- GIVEN DATA -
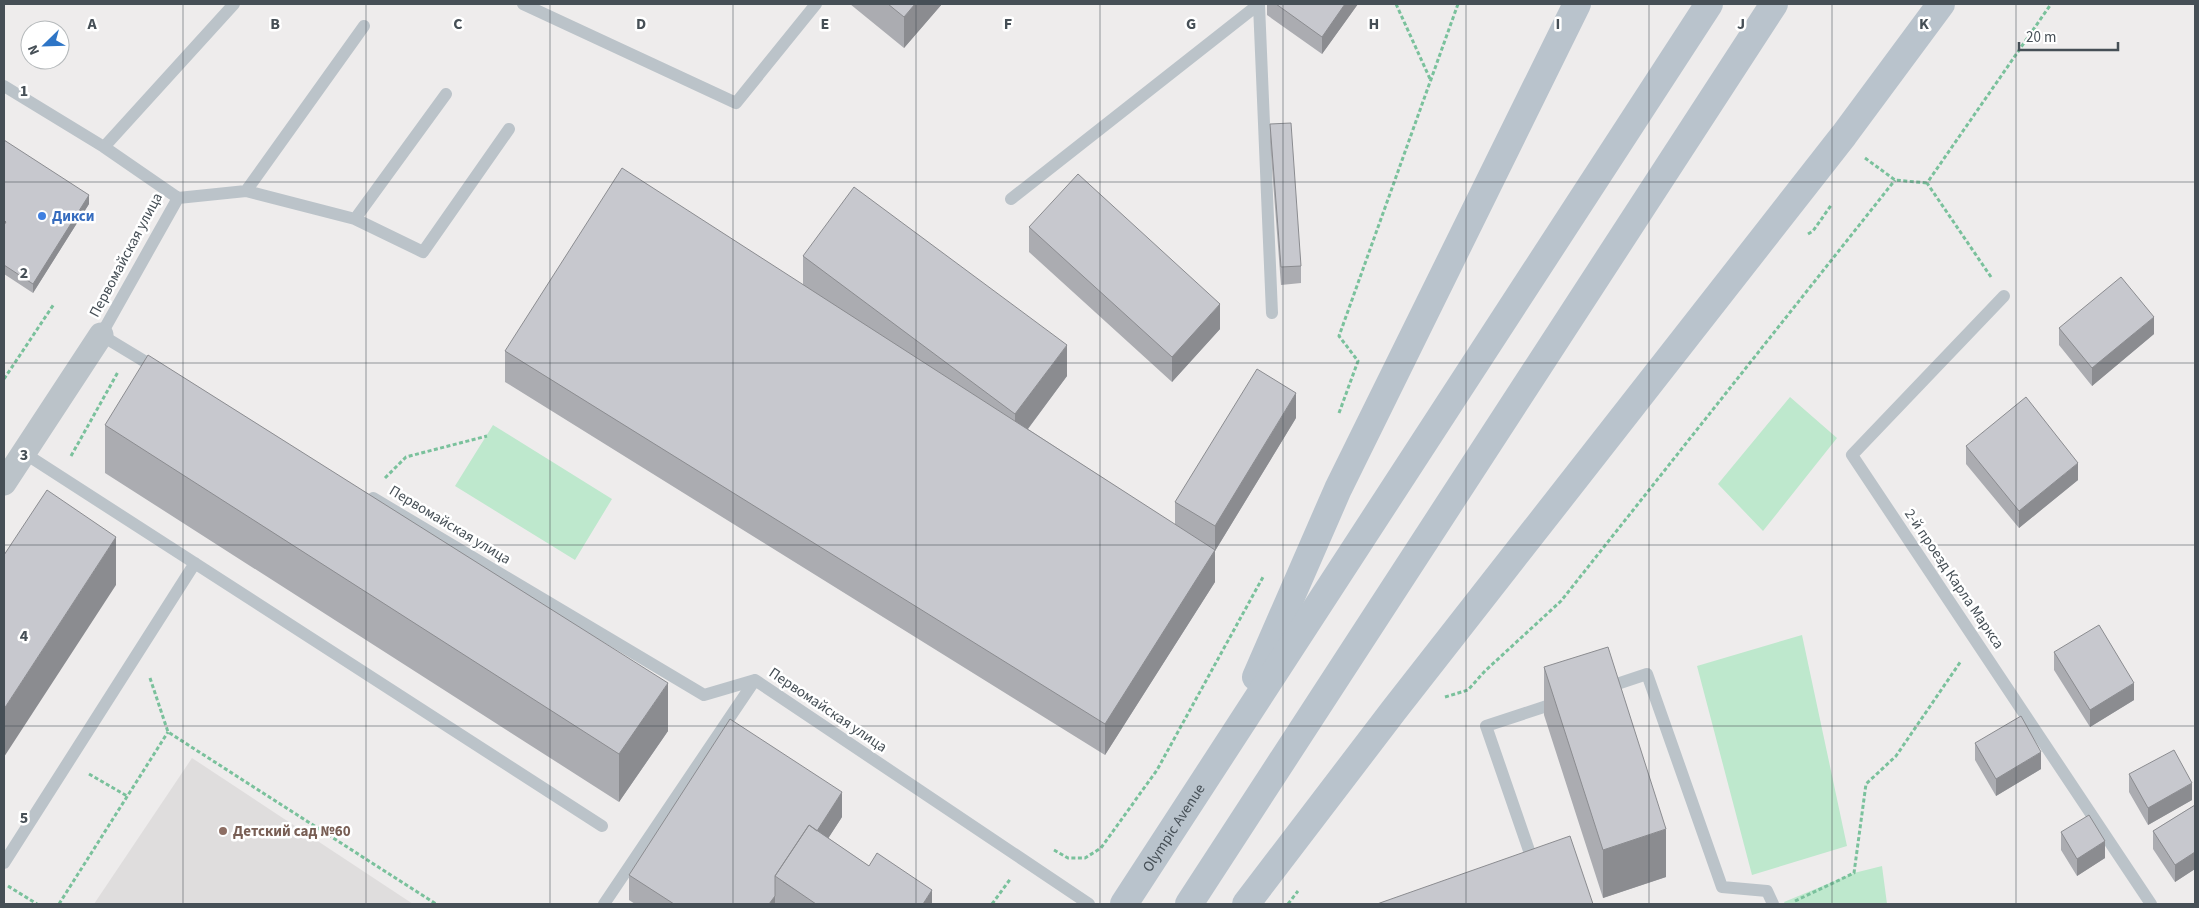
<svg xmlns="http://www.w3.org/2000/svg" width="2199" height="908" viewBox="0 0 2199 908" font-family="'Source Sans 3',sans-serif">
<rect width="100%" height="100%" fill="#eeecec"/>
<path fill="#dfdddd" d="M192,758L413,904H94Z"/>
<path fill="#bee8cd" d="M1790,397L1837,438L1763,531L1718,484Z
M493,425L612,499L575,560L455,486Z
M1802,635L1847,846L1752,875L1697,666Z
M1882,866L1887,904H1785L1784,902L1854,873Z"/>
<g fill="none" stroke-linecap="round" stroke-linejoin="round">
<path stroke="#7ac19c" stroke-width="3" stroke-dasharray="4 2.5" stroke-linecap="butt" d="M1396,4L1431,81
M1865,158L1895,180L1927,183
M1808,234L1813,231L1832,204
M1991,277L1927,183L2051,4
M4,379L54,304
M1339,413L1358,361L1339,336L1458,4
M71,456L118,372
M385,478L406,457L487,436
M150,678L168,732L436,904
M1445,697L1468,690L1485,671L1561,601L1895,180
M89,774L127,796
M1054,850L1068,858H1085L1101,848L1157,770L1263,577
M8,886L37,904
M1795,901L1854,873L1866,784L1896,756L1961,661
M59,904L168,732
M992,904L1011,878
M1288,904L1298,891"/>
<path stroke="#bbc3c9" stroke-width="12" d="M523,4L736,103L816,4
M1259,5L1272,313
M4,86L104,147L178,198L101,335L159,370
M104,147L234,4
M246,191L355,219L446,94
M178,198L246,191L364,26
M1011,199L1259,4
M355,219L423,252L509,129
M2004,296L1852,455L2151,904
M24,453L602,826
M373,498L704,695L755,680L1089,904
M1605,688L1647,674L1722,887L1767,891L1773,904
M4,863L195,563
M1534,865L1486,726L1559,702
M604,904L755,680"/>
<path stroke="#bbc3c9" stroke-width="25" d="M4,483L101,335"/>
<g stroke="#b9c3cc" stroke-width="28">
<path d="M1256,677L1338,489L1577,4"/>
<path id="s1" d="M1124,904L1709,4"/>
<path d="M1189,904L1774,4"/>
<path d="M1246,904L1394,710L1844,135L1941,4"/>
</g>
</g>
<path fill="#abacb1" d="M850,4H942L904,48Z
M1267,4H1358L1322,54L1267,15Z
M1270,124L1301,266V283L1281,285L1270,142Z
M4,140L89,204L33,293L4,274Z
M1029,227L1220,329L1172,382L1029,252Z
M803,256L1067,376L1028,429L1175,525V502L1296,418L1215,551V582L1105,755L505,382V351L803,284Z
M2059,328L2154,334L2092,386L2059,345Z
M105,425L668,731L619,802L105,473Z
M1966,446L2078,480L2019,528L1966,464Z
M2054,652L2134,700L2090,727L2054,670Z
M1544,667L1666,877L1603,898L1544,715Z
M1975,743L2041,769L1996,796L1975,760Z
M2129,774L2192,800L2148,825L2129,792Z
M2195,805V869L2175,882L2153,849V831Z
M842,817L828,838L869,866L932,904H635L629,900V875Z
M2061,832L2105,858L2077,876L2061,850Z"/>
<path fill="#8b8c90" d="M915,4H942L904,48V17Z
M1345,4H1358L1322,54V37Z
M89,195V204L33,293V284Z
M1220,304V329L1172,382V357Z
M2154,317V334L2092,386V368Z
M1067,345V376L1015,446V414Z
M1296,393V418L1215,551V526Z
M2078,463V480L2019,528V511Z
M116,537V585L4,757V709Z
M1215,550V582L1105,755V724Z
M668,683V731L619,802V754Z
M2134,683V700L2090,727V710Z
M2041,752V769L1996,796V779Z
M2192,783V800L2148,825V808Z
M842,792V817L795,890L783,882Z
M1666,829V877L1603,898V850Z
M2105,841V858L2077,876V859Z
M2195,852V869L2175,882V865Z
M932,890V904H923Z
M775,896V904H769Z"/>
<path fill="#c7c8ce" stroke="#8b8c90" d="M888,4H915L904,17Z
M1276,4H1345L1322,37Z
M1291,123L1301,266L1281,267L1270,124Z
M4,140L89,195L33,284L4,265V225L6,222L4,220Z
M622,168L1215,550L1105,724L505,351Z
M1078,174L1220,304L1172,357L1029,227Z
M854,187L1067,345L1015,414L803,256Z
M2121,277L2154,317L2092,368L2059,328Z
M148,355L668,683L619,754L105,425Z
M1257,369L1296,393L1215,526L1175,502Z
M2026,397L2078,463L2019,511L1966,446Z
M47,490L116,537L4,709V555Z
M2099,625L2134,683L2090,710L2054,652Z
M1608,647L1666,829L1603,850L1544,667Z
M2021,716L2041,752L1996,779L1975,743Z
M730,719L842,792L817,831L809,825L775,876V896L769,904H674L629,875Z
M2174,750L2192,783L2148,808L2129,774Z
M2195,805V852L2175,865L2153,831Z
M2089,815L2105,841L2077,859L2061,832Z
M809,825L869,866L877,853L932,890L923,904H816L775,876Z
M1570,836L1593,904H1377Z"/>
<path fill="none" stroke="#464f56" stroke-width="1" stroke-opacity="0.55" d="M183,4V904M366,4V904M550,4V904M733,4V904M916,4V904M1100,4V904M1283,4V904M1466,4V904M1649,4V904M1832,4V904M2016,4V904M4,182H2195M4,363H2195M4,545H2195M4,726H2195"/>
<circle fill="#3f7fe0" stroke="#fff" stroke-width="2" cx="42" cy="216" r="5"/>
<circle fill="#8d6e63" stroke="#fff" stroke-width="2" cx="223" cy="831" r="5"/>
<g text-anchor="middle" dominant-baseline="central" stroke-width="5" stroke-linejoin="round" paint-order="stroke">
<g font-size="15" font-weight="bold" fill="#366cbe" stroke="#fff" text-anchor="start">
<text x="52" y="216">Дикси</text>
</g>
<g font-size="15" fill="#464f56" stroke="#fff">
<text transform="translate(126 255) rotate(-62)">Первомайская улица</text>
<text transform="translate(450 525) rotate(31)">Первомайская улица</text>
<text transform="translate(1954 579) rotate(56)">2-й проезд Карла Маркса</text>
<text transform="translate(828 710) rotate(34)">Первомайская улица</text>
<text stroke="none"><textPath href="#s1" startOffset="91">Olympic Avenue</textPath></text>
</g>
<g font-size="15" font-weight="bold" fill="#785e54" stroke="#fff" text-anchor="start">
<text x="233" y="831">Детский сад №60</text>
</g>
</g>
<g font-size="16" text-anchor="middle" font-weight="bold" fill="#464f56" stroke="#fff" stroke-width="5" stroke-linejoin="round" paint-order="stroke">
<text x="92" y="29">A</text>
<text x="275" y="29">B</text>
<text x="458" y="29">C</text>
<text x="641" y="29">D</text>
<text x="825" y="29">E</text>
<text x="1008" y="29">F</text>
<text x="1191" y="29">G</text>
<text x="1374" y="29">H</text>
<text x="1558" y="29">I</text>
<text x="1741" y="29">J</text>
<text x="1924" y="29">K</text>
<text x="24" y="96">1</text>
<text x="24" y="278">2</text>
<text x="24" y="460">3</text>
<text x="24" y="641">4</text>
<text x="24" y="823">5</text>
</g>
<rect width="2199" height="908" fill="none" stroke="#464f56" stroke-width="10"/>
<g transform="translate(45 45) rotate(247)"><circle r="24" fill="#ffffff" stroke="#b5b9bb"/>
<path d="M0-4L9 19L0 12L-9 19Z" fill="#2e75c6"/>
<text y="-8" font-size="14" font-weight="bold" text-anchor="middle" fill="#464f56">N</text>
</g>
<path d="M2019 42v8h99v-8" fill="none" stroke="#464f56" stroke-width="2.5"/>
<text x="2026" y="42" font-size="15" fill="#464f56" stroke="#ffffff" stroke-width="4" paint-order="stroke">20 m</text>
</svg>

- TASK REQUIREMENTS -
Across the records above, count each line that holds the word "rect" and give only the resulting number.

- ANSWER TO THE EXERCISE -
2